Patrick nods. "They're to deter flocks of nocturnal birds from crossing our flight path."
"Got it."
"What are you doing out here?" he asks, as if he wishes I were anywhere else.
"I was just taking a stroll. I'm on my way back to the chalet to talk with Veronica."
"Veronica?" Patrick wears a new shade of surprise. "I didn't realize you'd talked to anyone back home since we got here."
"I haven't," I say, uncertainly. "This was the first time. Honestly, this is the longest Veronica and I have gone without talking since we met, and since all the Merriest Mister duties have slowed down as Christmas preparation ramps up, I've really started to miss her. A video call is the least I can offer after eight months of silence. Is that a problem?"
"No, of course not." Though, he sounds as uncertain as I feel about his downward-sliding expression.
I decide not to push it because maybe he's thinking about how he wouldn't have someone like Veronica to call if he wanted to. I wouldn't peg Patrick as antisocial, but when he started at Carver & Associates, he fell out of touch with all our college friends. He tends to stick to himself.

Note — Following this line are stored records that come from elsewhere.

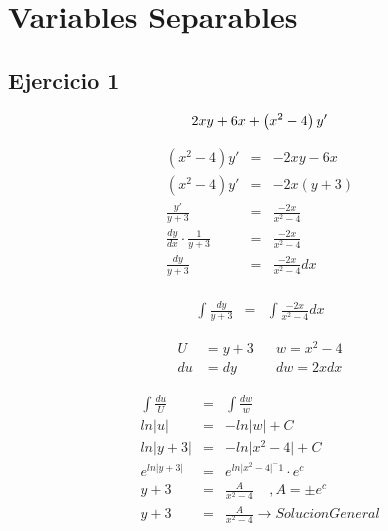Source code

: \documentclass{article}
\begin{document}
\section{Variables Separables}

\subsection{Ejercicio 1}



\begin{equation}
2xy + 6x + \left(x^2-4 \right) y' \\
\end{equation}

\begin{eqnarray}
\nonumber \left( x^2 -4 \right) y' &=& -2xy-6x\\
\nonumber \left( x^2-4 \right)y' &=& -2x\left( y+3 \right)\\   
\nonumber \frac{y'}{y+3}  &=& \frac{-2x}{x^2-4} \\
\nonumber \frac{dy}{dx} \cdot \frac{1}{y+3} &=&  \frac{-2x}{x^2-4} \\
\nonumber \frac{dy}{y+3}  &=& \frac{-2x}{x^2-4} dx
\end{eqnarray}
\\
\begin{eqnarray}
\nonumber  \int \frac{dy}{y+3}  &=& \int \frac{-2x}{x^2-4} dx
\end{eqnarray}



\begin{align*}
U &= y + 3	&	 &w = x^2-4 \\
du &= dy 	 &	 &dw = 2xdx
\end{align*}


\begin{eqnarray}
\nonumber \int \frac{du}{U}  &=&  \int \frac{dw}{w} \\
\nonumber ln \lvert u \rvert  &=&  -ln \lvert w \rvert +C \\
\nonumber ln \lvert y+3 \rvert  &=&  -ln \lvert x^2-4 \rvert +C \\
\nonumber e^{ln\lvert y+3 \rvert}  &=&  e^{ln\lvert x^2-4 \rvert ^-1} \cdot e^c \\
\nonumber y+3 &=& \frac{A}{x^2-4}  \ \ \ \ \     , A = \pm e^c \\
\nonumber y+3 &=& \frac{A}{x^2 -4} \rightarrow Solucion General
\end{eqnarray}
\\
\end{document}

"Will you be home for dinner?" I ask.
"Yeah," he says with a smile. I nod, moving closer to give him a kiss before heading back. "Wait, no. I won't. I have a few urgent tasks to attend to tonight. I'll be late."
"Have Hobart bring you something to eat, okay? Don't forget." I think back to my running thoughts only an hour ago, about how if I leave teaching, I may still never find a calling, but in our time here, Patrick morphed into a more self-assured man. The Santa role suits him. He's taken his passion for architecture and his natural affinity for leadership and fashioned it into a winning combination.
Next year, in New Jersey, back in our house, I hope he finds a job that lets him shine as much as this one does.